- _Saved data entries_
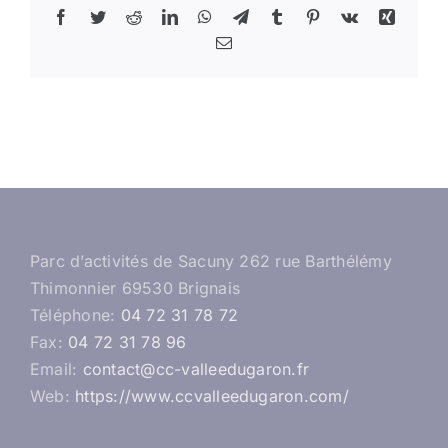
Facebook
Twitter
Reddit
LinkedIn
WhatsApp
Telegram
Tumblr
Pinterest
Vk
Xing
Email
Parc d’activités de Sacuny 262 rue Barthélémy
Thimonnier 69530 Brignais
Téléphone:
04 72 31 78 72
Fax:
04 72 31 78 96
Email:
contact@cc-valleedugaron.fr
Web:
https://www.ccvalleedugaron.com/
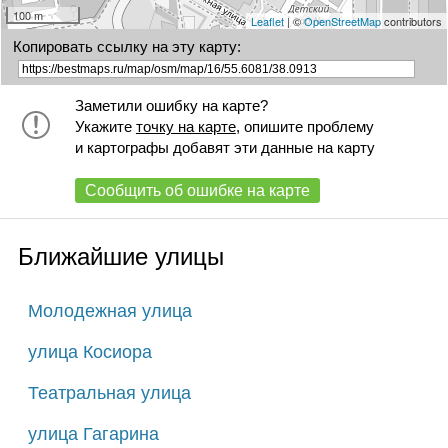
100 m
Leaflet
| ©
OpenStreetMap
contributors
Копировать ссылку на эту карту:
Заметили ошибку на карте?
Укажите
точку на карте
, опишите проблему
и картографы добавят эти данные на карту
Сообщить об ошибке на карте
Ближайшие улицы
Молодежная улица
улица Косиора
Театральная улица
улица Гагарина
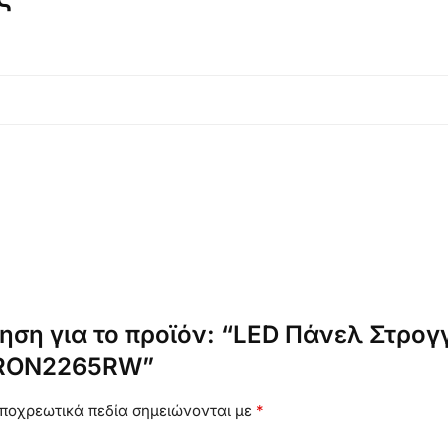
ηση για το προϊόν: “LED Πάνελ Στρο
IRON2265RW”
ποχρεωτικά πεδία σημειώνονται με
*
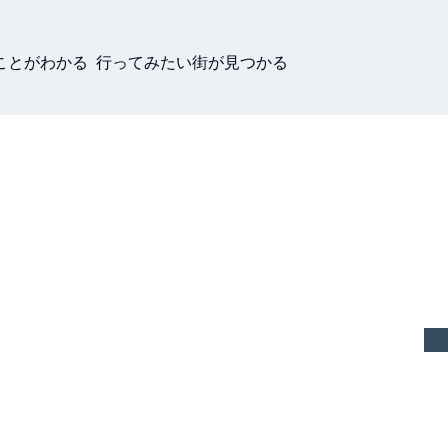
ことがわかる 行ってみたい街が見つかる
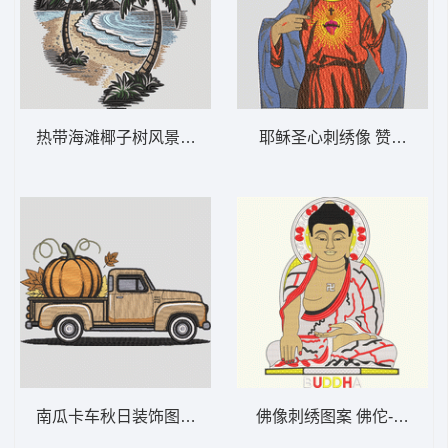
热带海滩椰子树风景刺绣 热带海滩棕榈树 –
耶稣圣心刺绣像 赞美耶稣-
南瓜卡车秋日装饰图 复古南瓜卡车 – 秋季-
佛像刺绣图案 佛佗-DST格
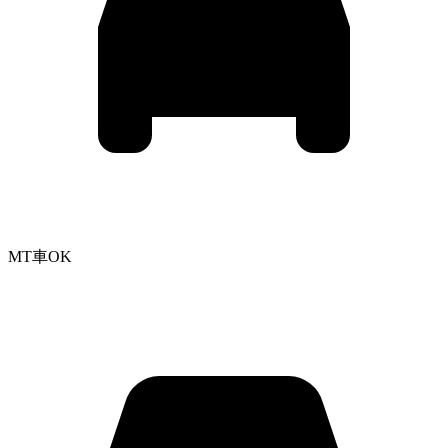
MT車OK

---

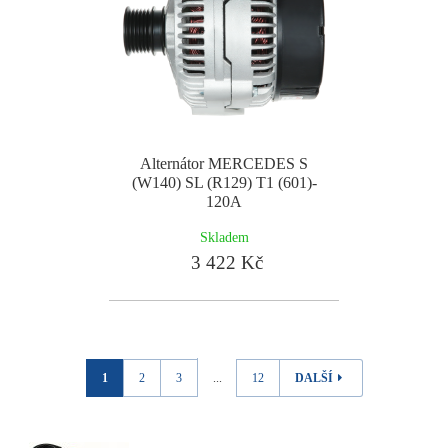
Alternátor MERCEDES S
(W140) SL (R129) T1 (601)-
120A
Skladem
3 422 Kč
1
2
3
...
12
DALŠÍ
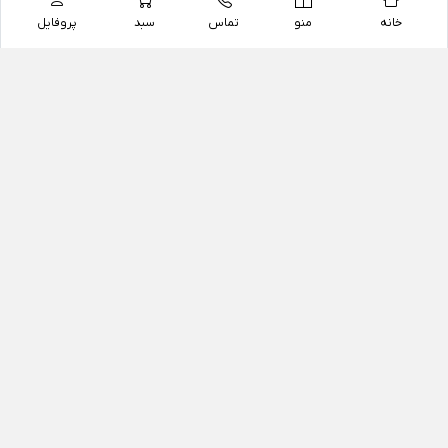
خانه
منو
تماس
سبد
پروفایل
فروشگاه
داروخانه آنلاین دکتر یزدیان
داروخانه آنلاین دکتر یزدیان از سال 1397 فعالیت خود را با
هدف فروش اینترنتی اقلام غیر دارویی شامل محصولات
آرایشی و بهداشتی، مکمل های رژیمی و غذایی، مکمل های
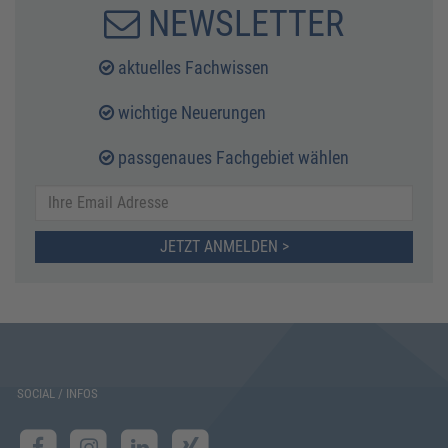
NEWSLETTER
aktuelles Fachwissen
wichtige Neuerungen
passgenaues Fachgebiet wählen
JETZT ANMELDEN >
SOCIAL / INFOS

--

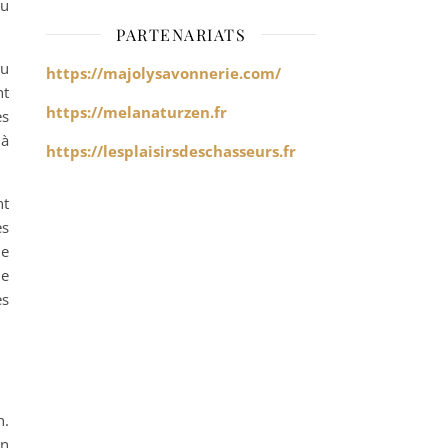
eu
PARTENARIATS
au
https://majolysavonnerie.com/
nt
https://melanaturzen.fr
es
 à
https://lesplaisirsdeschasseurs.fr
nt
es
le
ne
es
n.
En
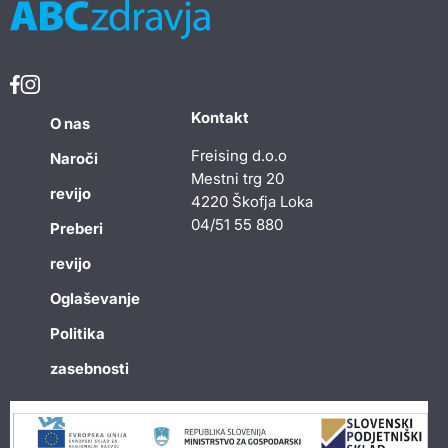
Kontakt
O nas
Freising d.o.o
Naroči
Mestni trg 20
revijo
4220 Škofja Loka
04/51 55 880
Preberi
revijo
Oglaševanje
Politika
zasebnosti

- _Prompt_
Select each line of the listing in which the string "یزدیان" appears.

- _Output of the task_
داروخانه آنلاین دکتر یزدیان
داروخانه آنلاین دکتر یزدیان از سال 1397 فعالیت خود را با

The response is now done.